Like other books by Anne Perry, the nuances and mores of Victorian England are as vital to the story as any specific plot point or character. This provides a meticulous exploration of motives and possibilities. It is in the minute details of an observed glance, body posture or facial expression where some of the most significant crime solving occurs. The world of this book is layered, interwoven, and subtle as is the story line itself. Peeling the layers makes this a book for reflective savoring rather than breathless page turning.

Tomorrow We Spy by Jordan McCollum (Durham Crest Books, Nov. 2014)

Tomorrow We Spy is the third and final book in Jordan McCollum’s “Spy Another Day” series. This time protagonist CIA operative Talia Reynolds (Fluker) is in Paris on her honeymoon with her aerospace engineer husband Danny, enjoying and adjusting to newly married life. She doesn’t get to luxuriate long before the CIA tracks them down for a top secret mission. There’s a big switch this time: the assignment is not for Talia — it’s for her husband Danny.

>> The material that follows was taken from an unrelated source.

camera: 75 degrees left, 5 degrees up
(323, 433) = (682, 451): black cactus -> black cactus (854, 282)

Danny’s the one with the background and network to connect with their target, a Russian FSB officer and aerospace executive. Talia, who has always been insistent on protecting Danny from the dangerous aspects of the spy life, goes undercover to accompany him.

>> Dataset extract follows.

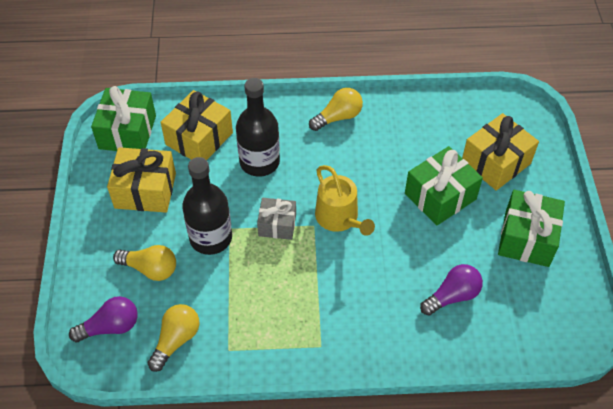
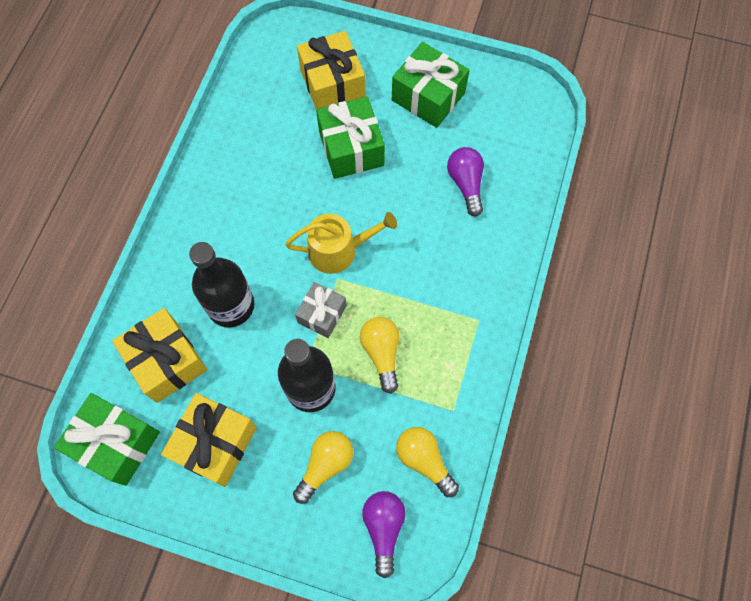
camera: 70 degrees left, 15 degrees up
(338, 117) = (206, 204): yellow light bulb -> yellow light bulb (381, 353)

Undercover life challenges Talia’s abilities to balance her personal and professional lives. When the FSB officer shakes their world, Talia hopes she has the talent and skills required to rescue Danny and save both their marriage and their lives.

This is the first book I have read in the “Spy Another Day” series. I imagine reading the previous books would provide more insight into Talia and Danny’s relationship, but the characters were skillfully enough drawn in Tomorrow We Spy that I was quickly caught up in the adventure.

And adventure it is! The settings for the action are wonderfully drawn with care and detail, capturing the reader enough to practically smell the brie or the borscht. The pace is lickety-split from the first chapter, carrying the reader eagerly along from plot twist to plot twist for the wild ride. Despite the dangerous encounters and intrigues, the reader is comfortably confident in Talia (and in the author) that the ride, though suspenseful, is a pleasure. The witty dialogue – internal and external – works to great effect in capturing the energy and humor of the escapades and the personalities of the characters.

The heart of the story, I feel, is not as much in the flash and sparkle of the plot, but in Talia’s interior work. What does it mean to be part of a team? What does it mean to be a spouse? How do partners learn to share and balance leadership? How does each person come to appreciate completely different skill sets? And, just for the thrill of it, how does one do this in the ultimate stressful situation where everything, including life, is at risk?